*** Begin section ***

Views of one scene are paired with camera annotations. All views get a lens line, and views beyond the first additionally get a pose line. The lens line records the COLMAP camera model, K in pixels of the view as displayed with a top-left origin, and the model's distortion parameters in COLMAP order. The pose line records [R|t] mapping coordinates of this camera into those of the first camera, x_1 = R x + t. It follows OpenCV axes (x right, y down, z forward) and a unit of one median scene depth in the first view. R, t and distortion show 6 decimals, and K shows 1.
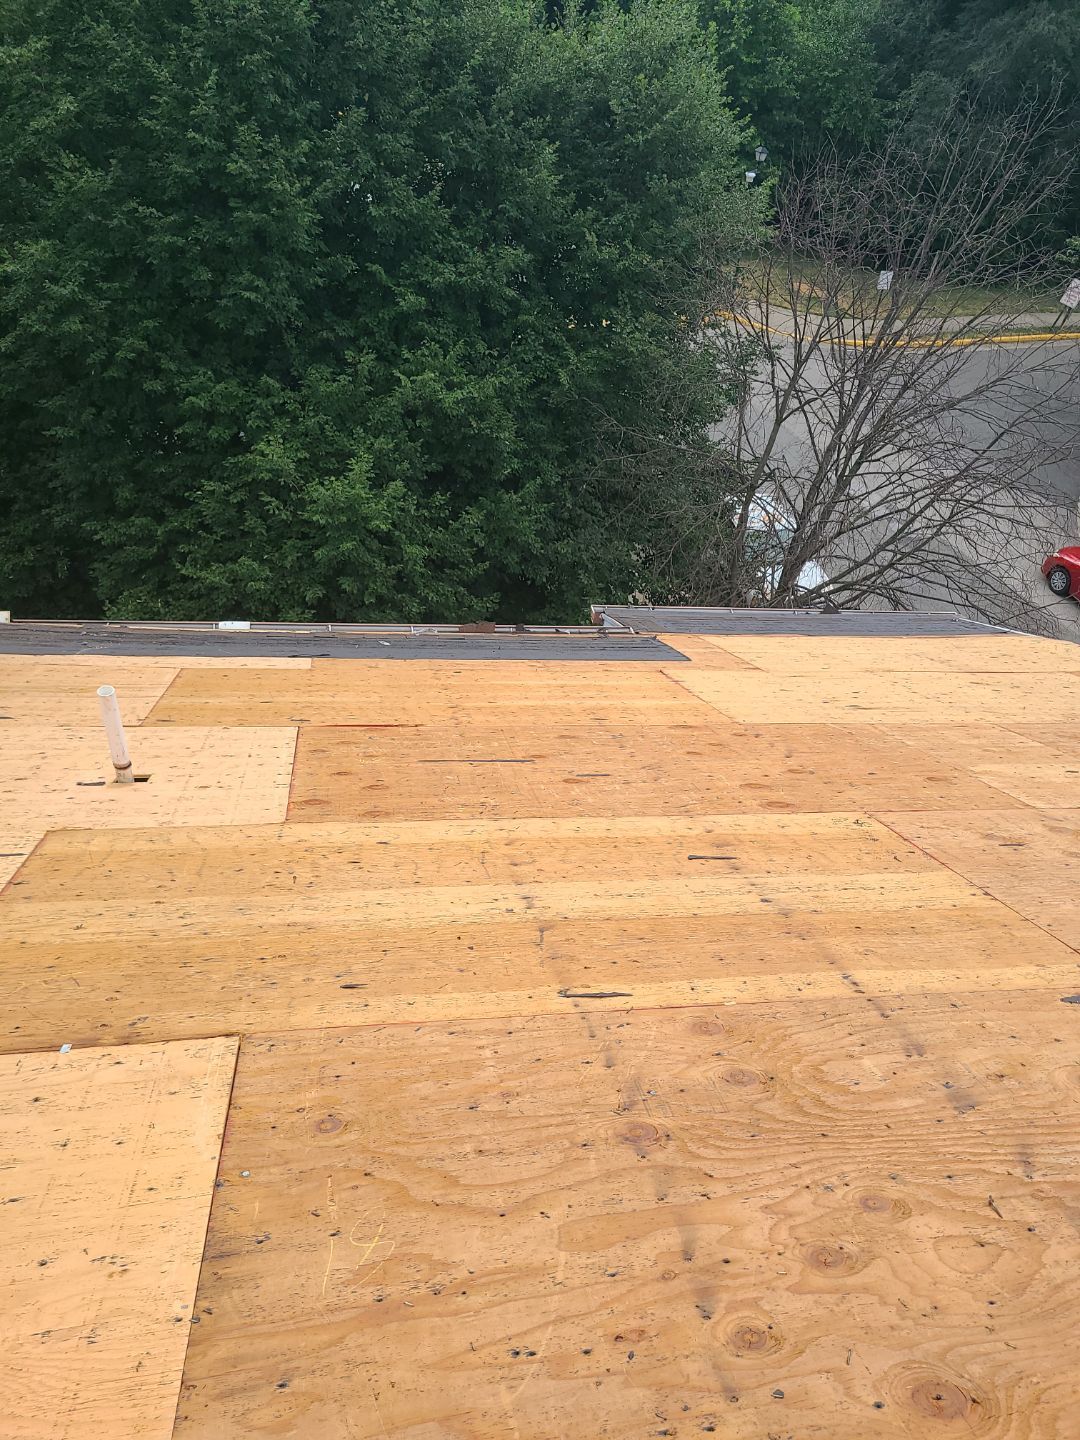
lens RADIAL K [[1090.8, 0, 595.6], [0, 1090.8, 745.2], [0, 0, 1]] dist [0.031769, -0.026588]
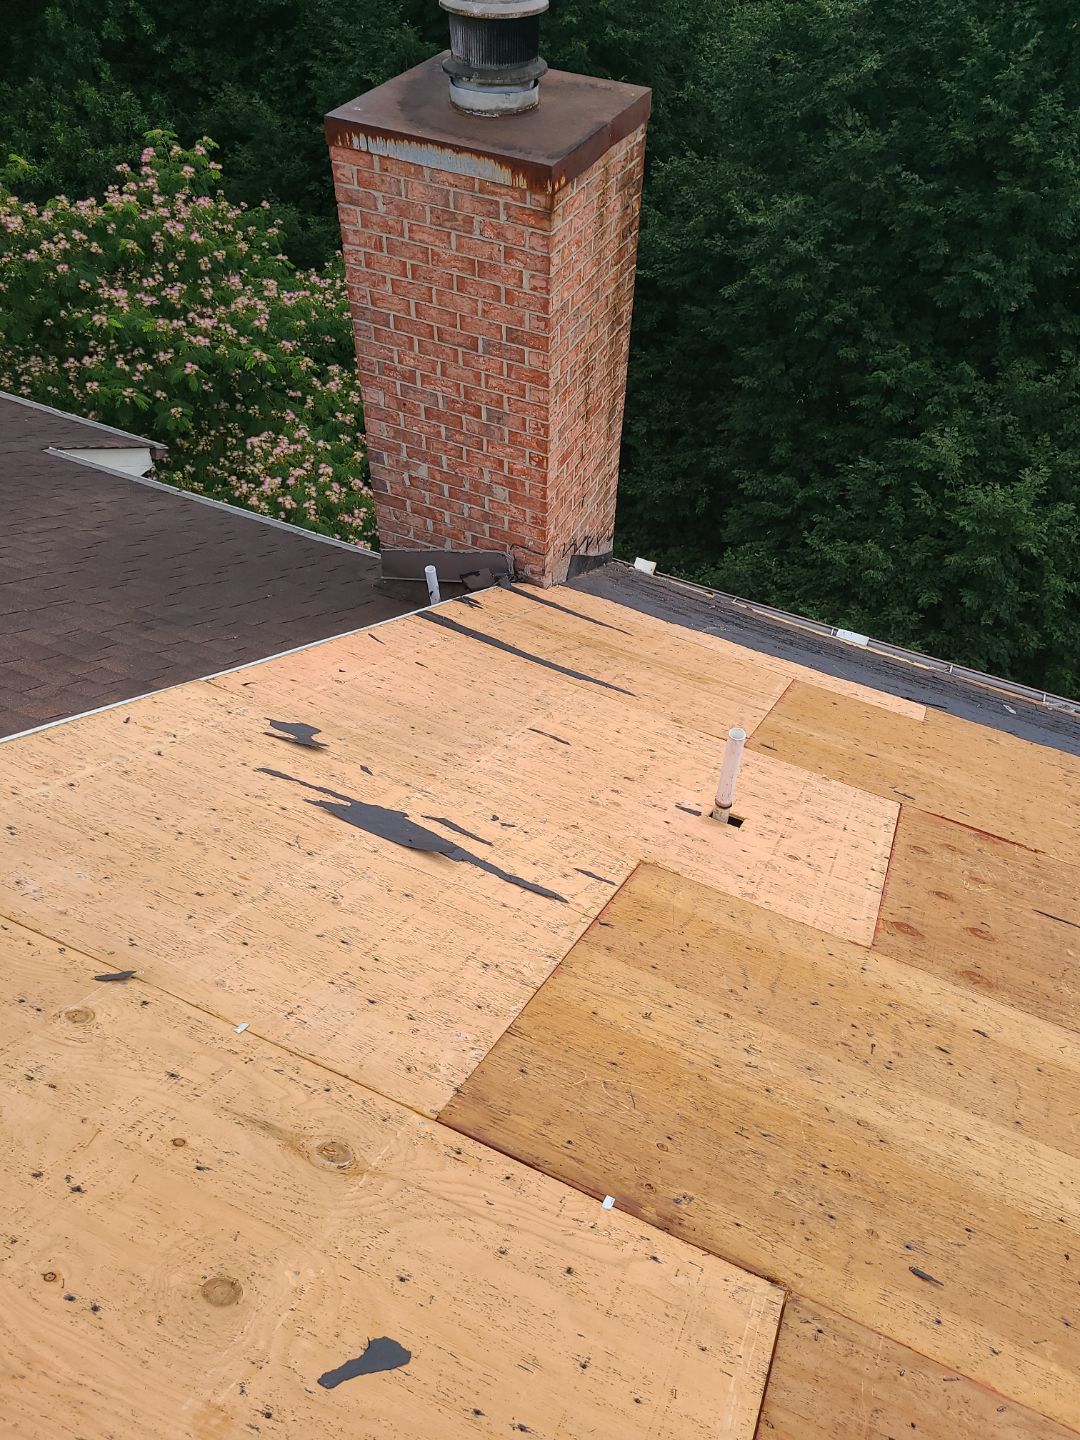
lens RADIAL K [[1108.5, 0, 557.9], [0, 1108.5, 732.9], [0, 0, 1]] dist [0.051111, -0.030437]
pose [[0.817083, 0.332637, -0.470879, -0.035401], [-0.324698, 0.940420, 0.100904, -0.027958], [0.476389, 0.070446, 0.876408, 0.024459]]
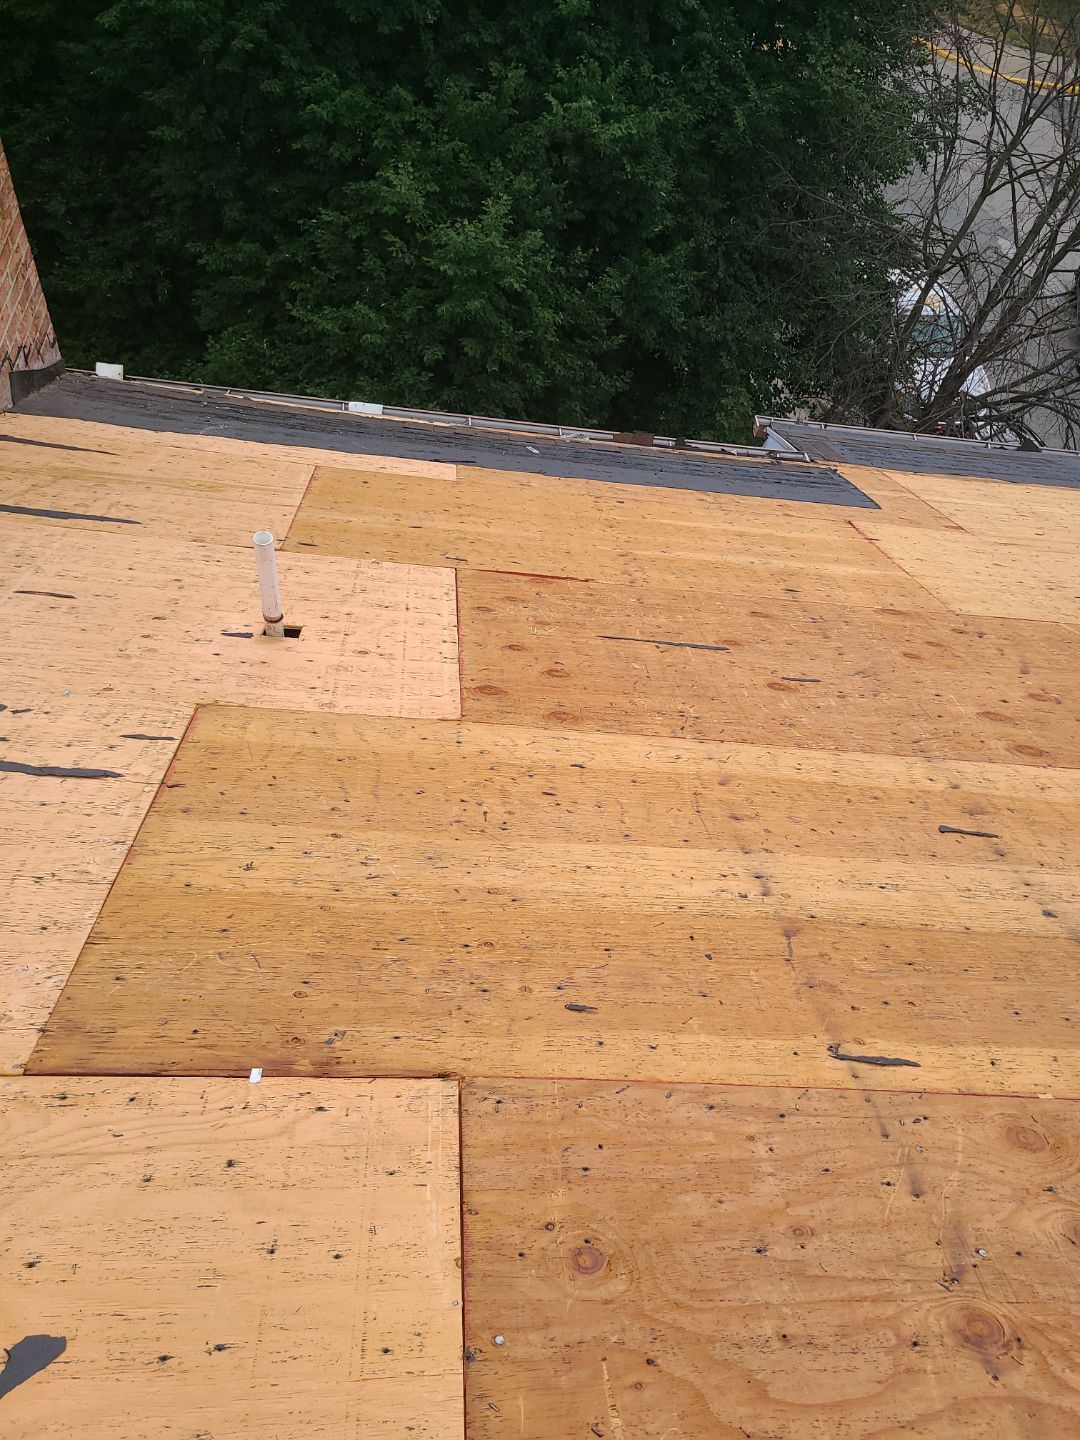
lens RADIAL K [[1121.6, 0, 594.6], [0, 1121.6, 732.4], [0, 0, 1]] dist [0.059476, -0.028068]
pose [[0.990918, 0.119771, -0.061126, -0.034906], [-0.106377, 0.976298, 0.188487, -0.027330], [0.082253, -0.180272, 0.980172, 0.039028]]
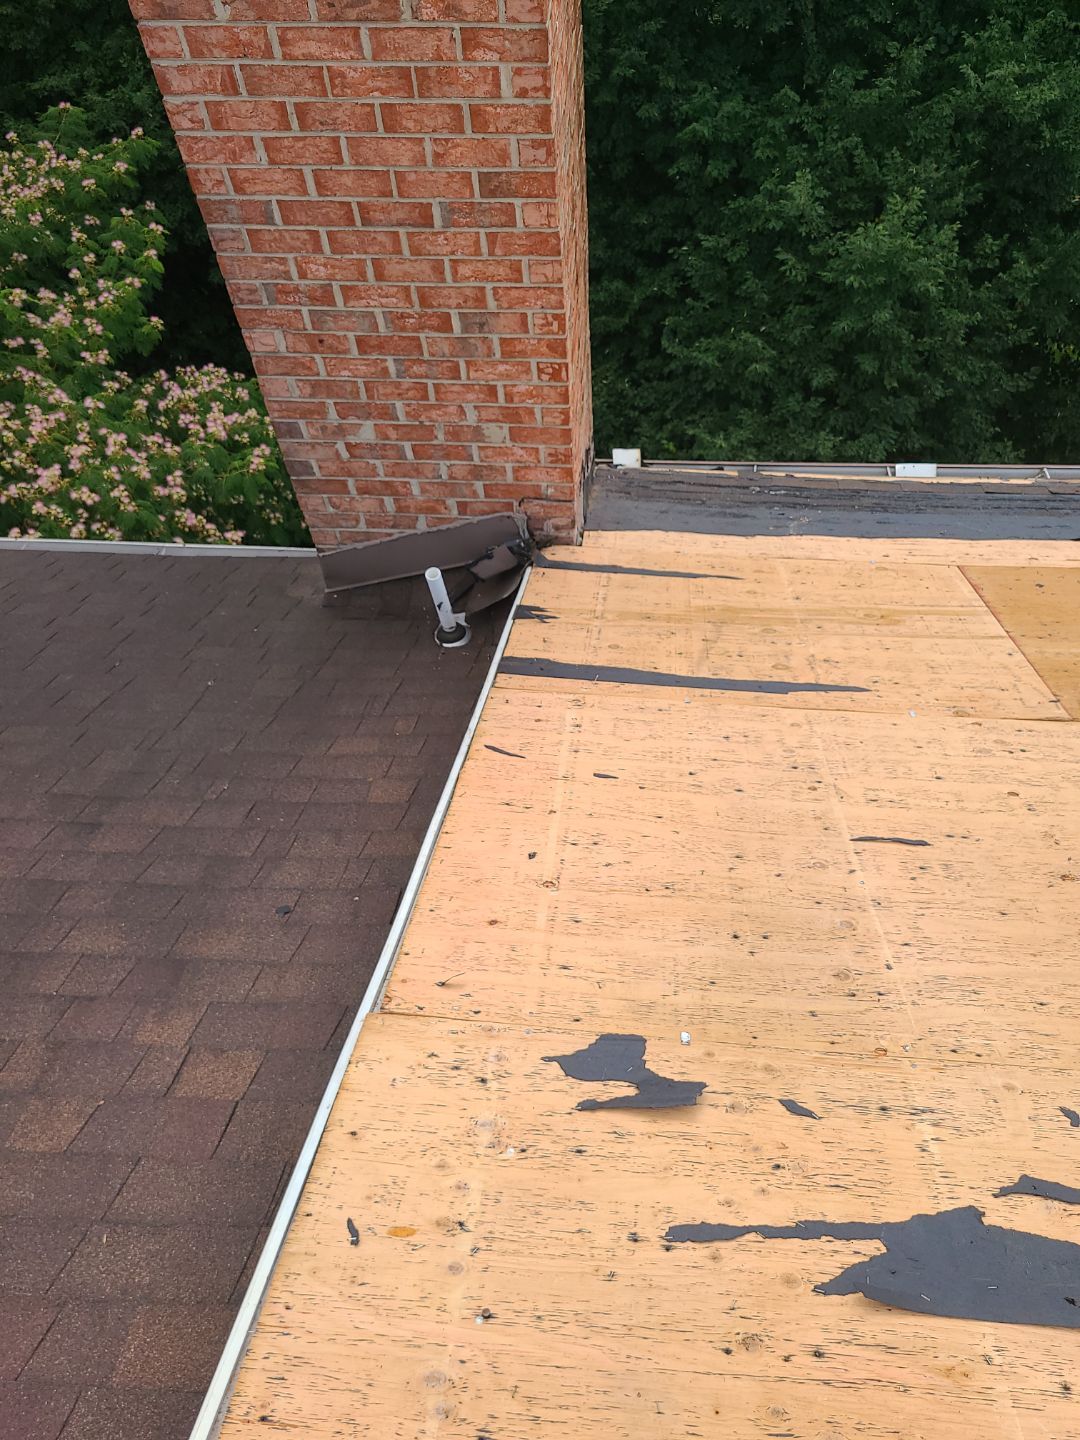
lens RADIAL K [[1109.4, 0, 575.7], [0, 1109.4, 728.3], [0, 0, 1]] dist [0.131761, -0.118881]
pose [[0.952100, 0.095517, -0.290487, -0.192757], [-0.036596, 0.978728, 0.201873, -0.051726], [0.303590, -0.181572, 0.935342, 0.111840]]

*** End section ***

■ **YOUR OBJECTIVE**: Return all of the material exactly, without pictures.

■ **RESULT**:
Views of one scene are paired with camera annotations. All views get a lens line, and views beyond the first additionally get a pose line. The lens line records the COLMAP camera model, K in pixels of the view as displayed with a top-left origin, and the model's distortion parameters in COLMAP order. The pose line records [R|t] mapping coordinates of this camera into those of the first camera, x_1 = R x + t. It follows OpenCV axes (x right, y down, z forward) and a unit of one median scene depth in the first view. R, t and distortion show 6 decimals, and K shows 1.
lens RADIAL K [[1090.8, 0, 595.6], [0, 1090.8, 745.2], [0, 0, 1]] dist [0.031769, -0.026588]
lens RADIAL K [[1108.5, 0, 557.9], [0, 1108.5, 732.9], [0, 0, 1]] dist [0.051111, -0.030437]
pose [[0.817083, 0.332637, -0.470879, -0.035401], [-0.324698, 0.940420, 0.100904, -0.027958], [0.476389, 0.070446, 0.876408, 0.024459]]
lens RADIAL K [[1121.6, 0, 594.6], [0, 1121.6, 732.4], [0, 0, 1]] dist [0.059476, -0.028068]
pose [[0.990918, 0.119771, -0.061126, -0.034906], [-0.106377, 0.976298, 0.188487, -0.027330], [0.082253, -0.180272, 0.980172, 0.039028]]
lens RADIAL K [[1109.4, 0, 575.7], [0, 1109.4, 728.3], [0, 0, 1]] dist [0.131761, -0.118881]
pose [[0.952100, 0.095517, -0.290487, -0.192757], [-0.036596, 0.978728, 0.201873, -0.051726], [0.303590, -0.181572, 0.935342, 0.111840]]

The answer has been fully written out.